Fig. 1: Expression of the six selected genes analyzed by LMM in controls and NE patients during the first 11 h of life.
figure 1

The LMMs exhibit the relationship between hours and gene count values expressed as logarithm of fragments per kilobase of transcript per million mapped reads. 95% Confidence intervals are represented on each side of the regression lines by a gray area. Blue lines indicate control and red lines indicate NE infants.

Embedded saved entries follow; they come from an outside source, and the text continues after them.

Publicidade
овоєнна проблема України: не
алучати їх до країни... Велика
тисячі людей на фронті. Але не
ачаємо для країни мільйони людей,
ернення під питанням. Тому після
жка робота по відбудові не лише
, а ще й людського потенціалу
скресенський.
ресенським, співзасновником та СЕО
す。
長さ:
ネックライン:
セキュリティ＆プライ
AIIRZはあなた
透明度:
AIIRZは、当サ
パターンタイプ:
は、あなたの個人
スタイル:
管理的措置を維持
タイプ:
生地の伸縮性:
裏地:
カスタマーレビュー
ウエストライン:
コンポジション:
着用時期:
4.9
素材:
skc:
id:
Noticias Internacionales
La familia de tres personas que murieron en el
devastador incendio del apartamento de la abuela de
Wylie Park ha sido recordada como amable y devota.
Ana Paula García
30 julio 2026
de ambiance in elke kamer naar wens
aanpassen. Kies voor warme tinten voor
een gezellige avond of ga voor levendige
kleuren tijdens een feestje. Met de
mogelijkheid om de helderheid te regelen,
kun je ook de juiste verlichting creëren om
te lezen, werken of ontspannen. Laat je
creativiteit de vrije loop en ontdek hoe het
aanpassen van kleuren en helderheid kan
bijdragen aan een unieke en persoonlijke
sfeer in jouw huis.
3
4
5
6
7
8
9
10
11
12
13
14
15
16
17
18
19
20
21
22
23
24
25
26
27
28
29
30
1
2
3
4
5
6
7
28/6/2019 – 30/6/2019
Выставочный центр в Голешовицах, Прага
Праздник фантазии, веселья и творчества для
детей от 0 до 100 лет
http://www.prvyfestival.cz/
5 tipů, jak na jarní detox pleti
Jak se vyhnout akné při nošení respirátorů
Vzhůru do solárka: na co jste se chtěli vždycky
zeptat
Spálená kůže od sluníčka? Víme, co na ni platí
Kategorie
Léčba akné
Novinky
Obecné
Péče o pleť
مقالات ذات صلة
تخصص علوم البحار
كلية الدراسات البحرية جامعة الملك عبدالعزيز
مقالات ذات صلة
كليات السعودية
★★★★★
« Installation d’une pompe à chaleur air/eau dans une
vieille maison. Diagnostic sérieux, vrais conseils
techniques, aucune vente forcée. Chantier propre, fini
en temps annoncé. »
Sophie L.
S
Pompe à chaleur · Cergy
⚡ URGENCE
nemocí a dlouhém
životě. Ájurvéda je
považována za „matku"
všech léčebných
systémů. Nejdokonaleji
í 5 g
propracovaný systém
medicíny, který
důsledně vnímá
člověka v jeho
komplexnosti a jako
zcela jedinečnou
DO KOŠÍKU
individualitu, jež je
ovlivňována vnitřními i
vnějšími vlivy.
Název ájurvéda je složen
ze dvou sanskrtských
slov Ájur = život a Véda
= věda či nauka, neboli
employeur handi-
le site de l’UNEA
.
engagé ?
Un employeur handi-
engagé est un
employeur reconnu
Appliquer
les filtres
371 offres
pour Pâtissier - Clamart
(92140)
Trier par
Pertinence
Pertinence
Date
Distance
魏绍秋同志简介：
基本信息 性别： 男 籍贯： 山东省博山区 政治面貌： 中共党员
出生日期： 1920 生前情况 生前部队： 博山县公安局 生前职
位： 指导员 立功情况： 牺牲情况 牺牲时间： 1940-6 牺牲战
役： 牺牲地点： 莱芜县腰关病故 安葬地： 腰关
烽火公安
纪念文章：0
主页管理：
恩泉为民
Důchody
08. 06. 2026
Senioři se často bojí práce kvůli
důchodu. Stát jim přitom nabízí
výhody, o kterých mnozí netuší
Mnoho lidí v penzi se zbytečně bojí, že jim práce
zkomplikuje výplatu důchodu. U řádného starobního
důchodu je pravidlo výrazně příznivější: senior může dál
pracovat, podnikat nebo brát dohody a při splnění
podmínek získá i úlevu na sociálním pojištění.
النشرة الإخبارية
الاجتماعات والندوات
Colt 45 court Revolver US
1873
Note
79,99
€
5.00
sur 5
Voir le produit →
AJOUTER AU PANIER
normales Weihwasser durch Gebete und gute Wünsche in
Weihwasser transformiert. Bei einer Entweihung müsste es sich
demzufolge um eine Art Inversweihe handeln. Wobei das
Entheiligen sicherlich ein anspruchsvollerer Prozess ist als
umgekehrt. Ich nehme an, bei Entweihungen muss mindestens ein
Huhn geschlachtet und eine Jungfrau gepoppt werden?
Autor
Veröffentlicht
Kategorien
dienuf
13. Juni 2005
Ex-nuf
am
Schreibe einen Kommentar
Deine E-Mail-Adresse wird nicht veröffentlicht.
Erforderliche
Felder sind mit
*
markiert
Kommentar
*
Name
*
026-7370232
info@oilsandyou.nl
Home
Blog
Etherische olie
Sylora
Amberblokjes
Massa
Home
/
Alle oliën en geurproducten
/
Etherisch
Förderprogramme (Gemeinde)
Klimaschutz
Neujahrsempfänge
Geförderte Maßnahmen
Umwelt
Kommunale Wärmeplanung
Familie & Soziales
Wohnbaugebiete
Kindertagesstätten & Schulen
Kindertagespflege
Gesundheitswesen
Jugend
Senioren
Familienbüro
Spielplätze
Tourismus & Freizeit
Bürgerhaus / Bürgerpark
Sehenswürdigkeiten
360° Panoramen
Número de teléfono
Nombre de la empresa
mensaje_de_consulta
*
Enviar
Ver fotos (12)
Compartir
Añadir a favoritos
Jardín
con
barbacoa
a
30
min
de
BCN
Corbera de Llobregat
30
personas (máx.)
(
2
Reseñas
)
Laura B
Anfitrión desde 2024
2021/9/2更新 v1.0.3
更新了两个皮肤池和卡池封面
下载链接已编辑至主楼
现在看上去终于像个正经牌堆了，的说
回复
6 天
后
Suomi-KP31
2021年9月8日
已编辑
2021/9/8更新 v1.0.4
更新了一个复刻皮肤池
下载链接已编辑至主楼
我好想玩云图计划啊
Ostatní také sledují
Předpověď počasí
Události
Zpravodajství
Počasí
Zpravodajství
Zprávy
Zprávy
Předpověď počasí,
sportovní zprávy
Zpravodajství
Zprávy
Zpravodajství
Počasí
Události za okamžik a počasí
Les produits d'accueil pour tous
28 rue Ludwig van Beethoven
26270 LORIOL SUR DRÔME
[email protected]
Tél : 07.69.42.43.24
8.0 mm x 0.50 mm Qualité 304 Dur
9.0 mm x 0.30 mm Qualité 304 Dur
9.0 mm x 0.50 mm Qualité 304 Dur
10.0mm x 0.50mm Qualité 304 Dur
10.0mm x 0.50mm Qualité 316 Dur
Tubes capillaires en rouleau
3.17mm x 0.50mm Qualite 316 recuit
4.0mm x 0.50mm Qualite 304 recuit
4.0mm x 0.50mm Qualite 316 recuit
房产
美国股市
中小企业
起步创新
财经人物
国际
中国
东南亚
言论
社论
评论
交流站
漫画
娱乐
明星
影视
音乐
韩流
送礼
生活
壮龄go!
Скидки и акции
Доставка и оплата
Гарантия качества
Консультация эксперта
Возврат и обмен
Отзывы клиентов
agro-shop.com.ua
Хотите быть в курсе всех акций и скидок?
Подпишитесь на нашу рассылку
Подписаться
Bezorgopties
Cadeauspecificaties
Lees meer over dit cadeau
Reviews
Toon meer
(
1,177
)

We must emphasize that this analysis does not suggest any inaccuracy in the analysis reported by Ioannidis et al.,2 and merely represents a pitfall of their approach to biomarker discovery. Gene preselection is a controversial issue in biological experiments and may result in precipitous conclusions. Although transcriptomic signatures have great potential for developing personalized neuroprotection, these are still in an early stage of development with only few studies in NE so far.3,5 Hence, we recommend a cautious and rigorous approach before basing biomarker identification on preselected genes, which can lead to bias, and to type 1 error. Moving away from hypothesis testing or setting it as a validation step following genome-wide research may allow us to select an appropriate and reproducible combination of genes involved in NE.6

The importance of choosing the most appropriate approach for biomarker discovery has also been recently highlighted in microRNA (miRNA) studies. Circulating miRNAs, the regulators of gene expression, are often identified as candidate biomarkers. However, small sample sizes and use of low vs. high-throughput sequencing technologies may lead to results that are not subsequently validated.7,8 This issue has been highlighted in a cord blood miRNA study, which assessed miRNA profiles in blood plasma from 38 mothers and their newborns. The authors found low correlation between cord and maternal samples based on the identified miRNA signature. However, the sample size was too small for both the training and validation of these results in a robust predictive model.9

Genome-wide profiling of gene expression levels can be performed without a prior hypothesis, ensuring all genes are considered equally. This would also allow potential discoveries of novel genes involved in disease onset and outcome prediction and would prevent from drawing conclusions solely based on a narrowed-down set of genes. The paradigm of hypothesis-generating research should complement and facilitate discoveries that have not been possible through the exclusive use of hypothesis-driven methodologies.